Barr is a standard-issue stale authoritarian for a Republican administration. Repulsive to libertarians, welcomed by Trump-fluffer right-wingers masquerading as libertarians.
I’m not enthusiastic about him, but, yeah, standard issue for a Republican AG. Not even one inch out of the mainstream.
The way to stop him from using the position to prosecute the drug war, is to repeal the drug laws. Relying on selective prosecution to secure peoples’ rights is a stupid thing to do.
“The way to stop him from using the position to prosecute the drug war, is to repeal the drug laws. Relying on selective prosecution to secure peoples’ rights is a stupid thing to do.”
^This Brett.
+1
“Relying on selective prosecution to secure peoples’ rights is a stupid thing to do.”
This. A million times this.
I expect executive branch members to faithfully execute the law. Not pick and choose what to enforce based upon some sense of the Zeitgeist, Sullum’s blatherings, or whatever else.
Bad laws need to be repealed, not ignored. Selective enforcement is selective justice.
We are a nation of laws, not a nation of men.
So they are replacing Sessions with another Sessions?
I guess anytime you lift a rock in DC, you find idiotic, stuck-several-decades-behind authoritarian drug warriors crawling like the gross little creatures they are.
The D.C. area is full of bureaucrats who are bad and worse.
The propagandists and their Lefty brown shirts are trying to prevent better people from working for Trump but hounding them at restaurants.
Oh the horrors!
The Republican President is replacing a Republican with another Republican!
Shame on him!!
Reason refuses to admit that Trump has done more Libertarian-ish things than any president since Eisenhower but more like Calvin Coolidge.
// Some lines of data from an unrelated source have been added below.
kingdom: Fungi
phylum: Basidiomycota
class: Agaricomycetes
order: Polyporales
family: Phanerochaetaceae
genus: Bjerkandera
Stick around for the horrid tales of republican gerrymandering.
William Barr was AG in GHW “Strange New Respect” Bush’s cabinet wasn’t he? Why would anybody have any problem with him and his 1980’s sensibilities coming back around? Those were the good old days, weren’t they? We can bring back Bill “Holyroller” Bennett and Newt “Newt” Gingrinch, too. Can Robert “My Beard’s 18th Century But My Views Are Strictly 15th” Bork still be nominated for the Supreme Court?
Maybe if Gundy wins, most of these alphabet soup agencies (like DEA) will start circling the drain.
I’m smoking marijuana, try to arrest me communist ass hole.
Do we know anything about his views from the last 15 years, though? I mean, most Democrats were huge drug war fans 15 years ago and Eric Holder (and most Dems) were huge proponents of civil asset forfeiture up until like 6 years ago. I’ll wait to judge until I hear his testimony at his hearings. I’ll give him the benefit of the doubt for now. No sense hand-wringing over an unknown.
“Those positions are a dangerous combination that is apt to encourage the worst instincts of a president ”
FakeNews
More mind reading of Trump’s “instincts” and “feelings”.